O Basquetebol em Cadeira de Rodas

O basquetebol em cadeira de rodas surgiu, como modalidade desportiva, no séc. XX, em meados dos anos 40, em Inglaterra. Desenvolveu-se rapidamente (sobretudo no meio hospitalar) e conheceu uma forte adesão por parte das pessoas que, feridas na II Guerra Mundial, adquiriram lesões permanentes que as impossibilitaram, de forma normal, de praticar desporto.

A primeira competição oficial de basquetebol em cadeira de rodas terá acontecido, ainda nos anos 40, já nos Estados Unidos, país onde a modalidade se tornou verdadeiramente popular com as sucessivas guerras em que participou e as pessoas com incapacidades que surgiam como consequência desses conflitos.

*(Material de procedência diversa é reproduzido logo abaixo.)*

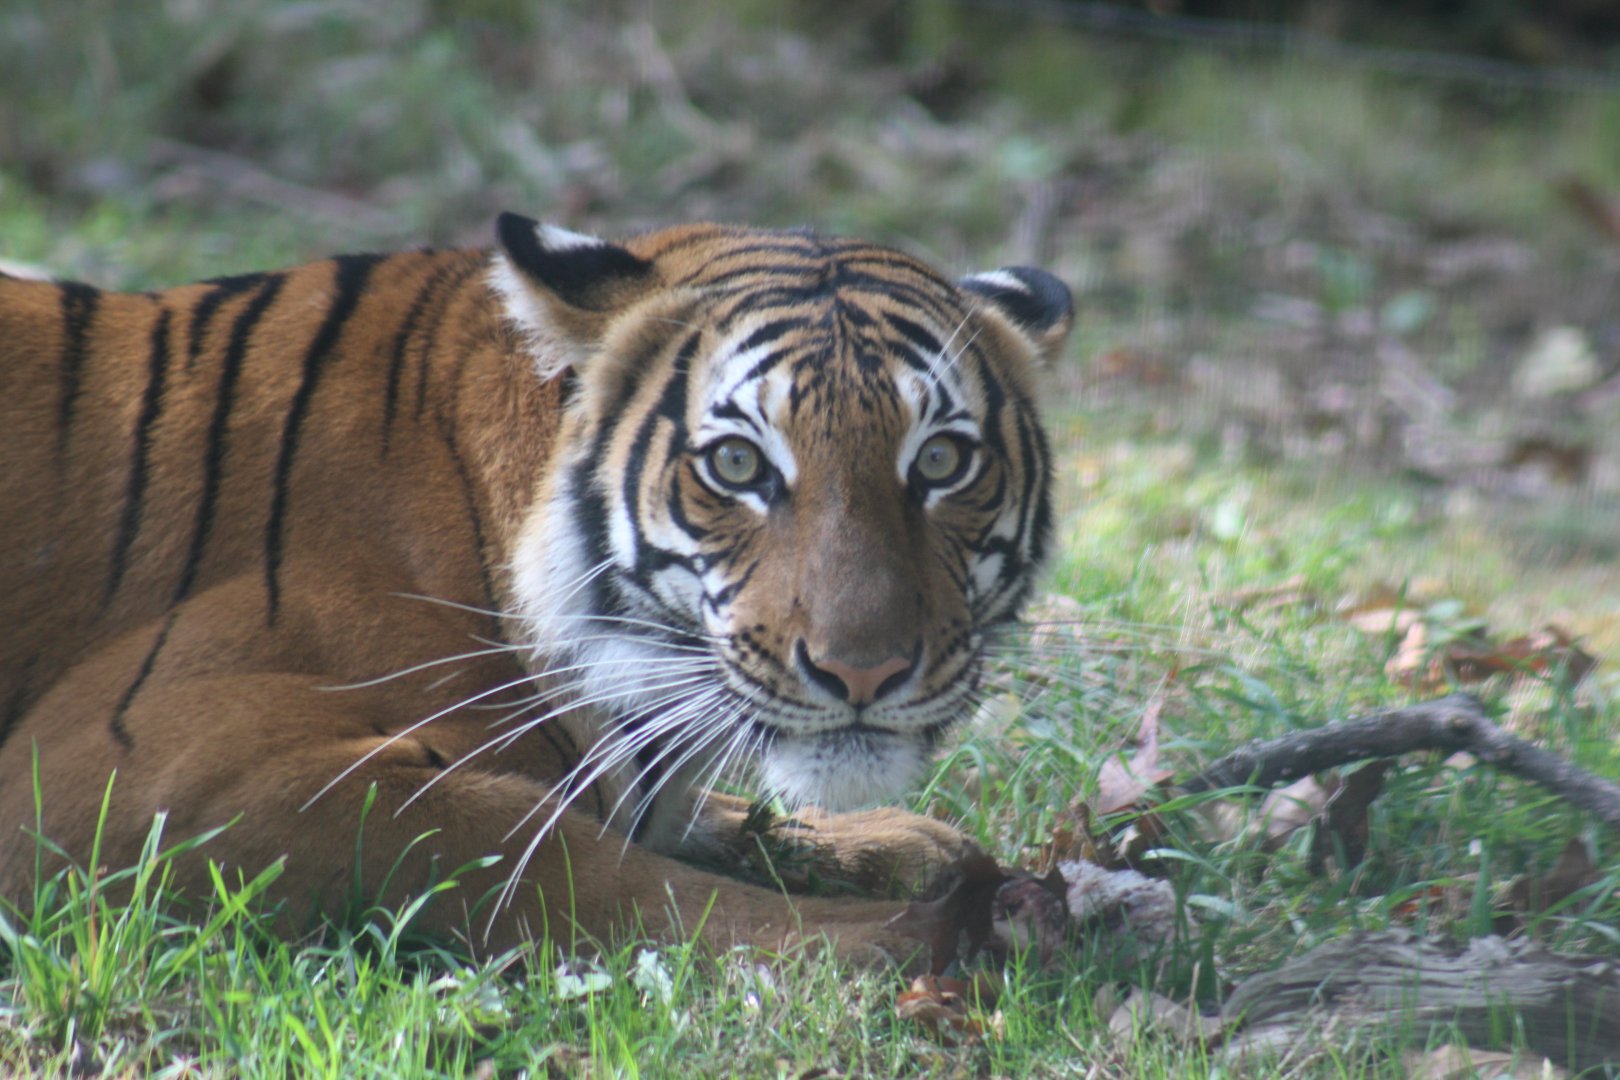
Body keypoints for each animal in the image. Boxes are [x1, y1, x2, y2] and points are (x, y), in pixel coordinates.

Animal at [0, 213, 1072, 964]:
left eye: (940, 462)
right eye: (736, 464)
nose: (864, 673)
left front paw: (906, 847)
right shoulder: (126, 772)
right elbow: (553, 854)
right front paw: (923, 933)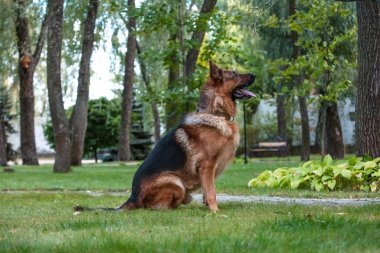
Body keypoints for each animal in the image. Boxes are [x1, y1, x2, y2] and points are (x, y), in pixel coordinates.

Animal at [74, 61, 255, 213]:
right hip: (175, 182)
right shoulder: (207, 166)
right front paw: (215, 212)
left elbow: (207, 191)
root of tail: (132, 196)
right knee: (154, 208)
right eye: (235, 74)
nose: (254, 74)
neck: (216, 114)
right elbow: (211, 192)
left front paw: (208, 208)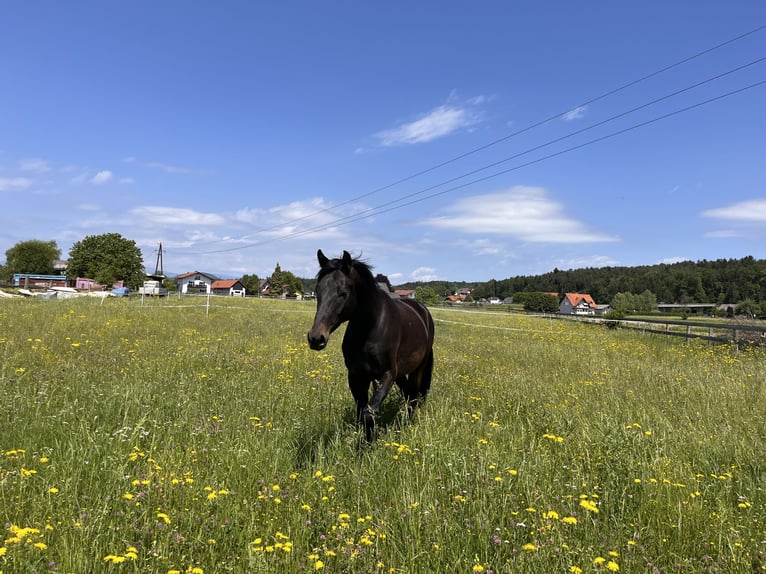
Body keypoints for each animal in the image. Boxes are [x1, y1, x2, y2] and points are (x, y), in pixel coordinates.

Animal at [308, 251, 436, 436]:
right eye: (318, 290)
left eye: (343, 292)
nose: (316, 338)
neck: (369, 330)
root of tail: (422, 310)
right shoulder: (356, 376)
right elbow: (361, 410)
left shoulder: (386, 375)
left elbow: (369, 413)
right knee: (407, 393)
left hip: (417, 369)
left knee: (413, 397)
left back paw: (407, 426)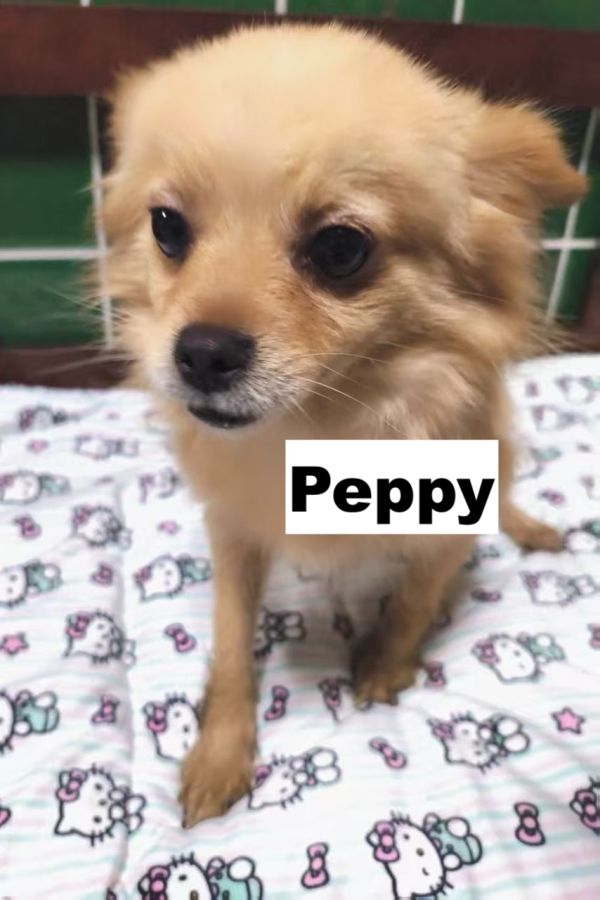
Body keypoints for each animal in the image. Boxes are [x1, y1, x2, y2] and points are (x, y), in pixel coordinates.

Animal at [102, 23, 585, 827]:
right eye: (167, 228)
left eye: (339, 249)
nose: (201, 351)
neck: (320, 426)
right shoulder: (233, 531)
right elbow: (231, 642)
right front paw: (219, 750)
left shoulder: (446, 534)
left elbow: (414, 601)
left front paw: (385, 667)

A modalidade segue, no essencial, as regras do basquetebol praticado em pé. Acresce, no entanto, maior agressividade, mais rapidez, algumas formas de contacto impossíveis no basquetebol praticado em pé e, acima de tudo, a garra que queremos e que, normalmente, cativa. A maior diferença está, efectivamente, na composição das equipas, que obedece a critérios de pontuação: um jogador é, consoante o grau de mobilidade, classificado com pontuação de 1 a 5. No total, conforme as regras internacionais, o total de pontuação dos jogadores presentes em campo não pode exceder os 14,5 pontos.

Um exemplo: 1.5 + 2.0 + 2.5 + 4.0 + 4.5 = 14.5. As possíveis combinações são, no entanto, muitas e variam, é claro, quanto maior for o número de atletas de uma equipa.
Era possível, mediante algumas condições (sobretudo, ao nível do tempo de jogo), jogarem praticantes sem deficiência (que teriam a classificação de 5 pontos). Infelizmente, tal medida foi interrompida em Portugal.

As cadeiras utilizadas nesta modalidade desportiva são, como se pode adivinhar, desportivas. Têm características que as tornam mais leves, mais manobráveis, mais rápidas e mais seguras no recinto de jogo. A maioria destas cadeiras possui já uma roda anterior, posicionada às costas do assento e rebaixada (de forma a aproximar-se do chão sem o tocar), como medida acrescida de segurança, evitando quedas para trás. Não possuem travões e a viragem das rodas a 360º pode ser feita apenas com uma mão.

Em Portugal, a modalidade surgiu verdadeiramente enquanto tal no final dos anos 70, igualmente no meio hospitalar, quando começaram a surgir as primeiras equipas e clubes interessados no desenvolvimento do basquetebol. Desenvolveu-se, de algum modo, a par do atletismo, modalidade praticada na altura por boa parte dos praticantes de basquetebol em cadeira de rodas.

O basquetebol em cadeira de rodas é já modalidade paralímpica e, em alguns países, é mesmo possível viver da práctica desta modalidade. Alguns dos atletas nacionais competem no campeonato espanhol, onde os pavilhões enchem e os jogos são, por vezes, amplamente divulgados e transmitidos pela televisão.

O basquetebol nacional em cadeira de rodas, sem conhecer ainda grande notoriedade a nível europeu ou mundial, está, apesar de tudo, em desenvolvimento.

Em Portugal, o GDR “A Joanita” é ainda hoje conhecido como o clube de eleição de formação de atletas. Envolvido na competição desde o final dos anos 70, apostou, desde sempre, na formação de jovens com deficiência, levando-os de casa para a rua, da rua para os pavilhões, dos pavilhões para a competição e para os campeonatos, e disto tudo para a vida.